Notre bestiaire politique national comporte désormais deux innocents estampillés par des juges au-dessus de tout soupçon : Dominique Strauss-Kahn et Dominique de Villepin. Tous deux ont retrouvé, jusqu’à nouvel ordre, une virginité judiciaire car il a été impossible de prouver « au-delà d’un doute raisonnable » qu’ils s’étaient rendus coupables d’agissements que les codes pénaux, américain pour le premier, français pour le second, enjoignent de punir.

C’est tant mieux pour eux, et aussi pour la bonne administration de la justice, car il est moins dommageable pour les libertés publiques de laisser filer un coupable que de condamner à tort un innocent.
Ceci dit, la prise de bénéfice politique d’une décision judiciaire favorable est peut-être de bonne guerre, mais n’est pas de nature à assainir le climat dans lequel se déroule la précampagne pour la présidentielle de 2012.

Consignes
• a. Répondez à ces questions sur l'extrait consacré à Strauss-Kahn et Villepin :
(i) Quels deux hommes politiques sont présentés comme innocents ?
(ii) D'après le texte, qu'est-ce qui nuit moins aux libertés publiques que de condamner à tort un innocent ?
(iii) Quelle élection est évoquée à la fin ?
• b. Traduisez en anglais cette phrase de l'extrait consacré à Strauss-Kahn et Villepin : « C'est tant mieux pour eux, et aussi pour la bonne administration de la justice, car il est moins dommageable pour les libertés publiques de laisser filer un coupable que de condamner à tort un innocent. »
• c. Poursuivez l'extrait consacré à Strauss-Kahn et Villepin à partir de sa dernière phrase.

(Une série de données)
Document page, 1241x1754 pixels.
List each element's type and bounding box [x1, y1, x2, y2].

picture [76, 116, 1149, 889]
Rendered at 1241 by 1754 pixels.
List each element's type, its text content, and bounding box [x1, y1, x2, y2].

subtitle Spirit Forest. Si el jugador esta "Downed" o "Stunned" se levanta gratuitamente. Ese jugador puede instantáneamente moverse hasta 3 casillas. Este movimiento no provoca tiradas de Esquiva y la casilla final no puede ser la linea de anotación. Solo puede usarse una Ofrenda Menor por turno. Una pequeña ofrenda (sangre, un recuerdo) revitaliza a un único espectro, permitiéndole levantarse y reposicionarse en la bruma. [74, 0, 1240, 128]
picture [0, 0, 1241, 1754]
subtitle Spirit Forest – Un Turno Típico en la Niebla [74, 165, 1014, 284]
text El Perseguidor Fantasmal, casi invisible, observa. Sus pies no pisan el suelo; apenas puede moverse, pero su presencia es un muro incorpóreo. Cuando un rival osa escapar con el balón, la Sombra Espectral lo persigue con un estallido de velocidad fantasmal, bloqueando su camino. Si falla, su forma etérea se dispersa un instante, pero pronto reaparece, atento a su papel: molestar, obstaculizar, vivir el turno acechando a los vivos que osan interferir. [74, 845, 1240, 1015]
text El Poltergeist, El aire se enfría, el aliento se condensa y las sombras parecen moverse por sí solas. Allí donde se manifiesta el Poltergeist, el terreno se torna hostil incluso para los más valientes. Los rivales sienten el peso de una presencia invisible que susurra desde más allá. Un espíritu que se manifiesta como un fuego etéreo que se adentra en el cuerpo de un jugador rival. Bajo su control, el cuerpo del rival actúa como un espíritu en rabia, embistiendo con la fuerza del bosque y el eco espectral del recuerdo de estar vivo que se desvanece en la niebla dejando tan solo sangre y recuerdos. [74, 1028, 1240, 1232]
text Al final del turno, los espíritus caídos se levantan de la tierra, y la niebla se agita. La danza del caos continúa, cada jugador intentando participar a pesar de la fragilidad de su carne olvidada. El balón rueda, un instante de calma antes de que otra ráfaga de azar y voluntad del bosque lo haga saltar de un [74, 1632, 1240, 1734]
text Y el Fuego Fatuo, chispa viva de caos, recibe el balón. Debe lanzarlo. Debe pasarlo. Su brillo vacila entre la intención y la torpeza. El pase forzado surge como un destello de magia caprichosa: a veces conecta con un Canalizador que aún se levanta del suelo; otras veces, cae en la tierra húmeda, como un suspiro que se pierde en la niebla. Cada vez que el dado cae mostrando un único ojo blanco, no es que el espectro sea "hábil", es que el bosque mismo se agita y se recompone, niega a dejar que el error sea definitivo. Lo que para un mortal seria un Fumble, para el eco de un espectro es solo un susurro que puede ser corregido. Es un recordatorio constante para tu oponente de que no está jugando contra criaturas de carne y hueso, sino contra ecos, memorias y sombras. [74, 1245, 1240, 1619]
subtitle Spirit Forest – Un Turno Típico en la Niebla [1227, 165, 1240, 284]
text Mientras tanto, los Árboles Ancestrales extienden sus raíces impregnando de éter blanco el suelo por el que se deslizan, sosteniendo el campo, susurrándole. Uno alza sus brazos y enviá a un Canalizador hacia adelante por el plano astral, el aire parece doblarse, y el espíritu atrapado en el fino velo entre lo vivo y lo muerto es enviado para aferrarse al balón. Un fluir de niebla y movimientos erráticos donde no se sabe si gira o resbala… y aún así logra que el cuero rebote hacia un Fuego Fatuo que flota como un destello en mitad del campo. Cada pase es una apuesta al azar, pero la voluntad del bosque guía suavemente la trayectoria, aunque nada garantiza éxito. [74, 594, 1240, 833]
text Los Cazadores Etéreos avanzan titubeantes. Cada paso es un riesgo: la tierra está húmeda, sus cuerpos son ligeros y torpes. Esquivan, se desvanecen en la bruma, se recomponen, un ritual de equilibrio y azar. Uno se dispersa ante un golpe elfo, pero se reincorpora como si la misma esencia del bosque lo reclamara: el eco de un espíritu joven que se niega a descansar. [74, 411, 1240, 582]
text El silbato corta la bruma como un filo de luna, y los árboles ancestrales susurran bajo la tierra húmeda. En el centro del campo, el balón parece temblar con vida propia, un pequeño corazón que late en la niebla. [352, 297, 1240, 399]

Réponses
• a.
(i) Dominique Strauss-Kahn et Dominique de Villepin.
(ii) Laisser filer un coupable.
(iii) La présidentielle de 2012.

• b. So much the better for them, and for the proper administration of justice as well, because it is less harmful to public freedoms to let a guilty person go free than to wrongly convict an innocent one.

• c.
On sent bien que DSK (ou ses proches) cherchent la première ouverture pour se replacer dans la mêlée des primaires socialistes, par une intervention au 20h de l’ex-client de la suite 2806 du Sofitel de New York. Il existe en ce moment une armée de petites mains et de petites plumes qui peaufinent des éléments de langages destinés à réinstaller DSK dans le paysage politique français. Notons, pour le déplorer, que les excitées du féminisme radical l’aident puissamment dans son entreprise.

Quant à Galouzeau, son appel à la compassion nationale à l’issue du procès en appel qui l’exonérait de toute turpitude dans l’affaire Clearstream était plus que touchant. Il nous ferait presque oublier les manœuvres tordues de toutes sortes – et avérées – auxquelles il s’est livré en 2005 et 2006 pour écarter Nicolas Sarkozy de la présidentielle de 2002.

Les « investigateurs » ont beau s’agiter comme des malades et sortir des scoops en rafale, montrant que des Levantins interlopes ont transporté des valises d’avoine africaine pour telle ou telle écurie présidentielle en 1995 ou 2002, le peuple s’en bat l’œil. D’abord, ce sont de vieilles histoires, et la sagesse des familles enseigne que l’on n’a jamais intérêt à aller agiter le fond de la fosse septique, car les remontées risquent d’éclabousser tout le monde. Ensuite, parce que pour les non-initiés, ces
«affaires» sont totalement incompréhensibles. Pour qui bossent Jouhri, Bourgi ou Takieddine ? Faites le test auprès de vos proches et vous verrez le résultat.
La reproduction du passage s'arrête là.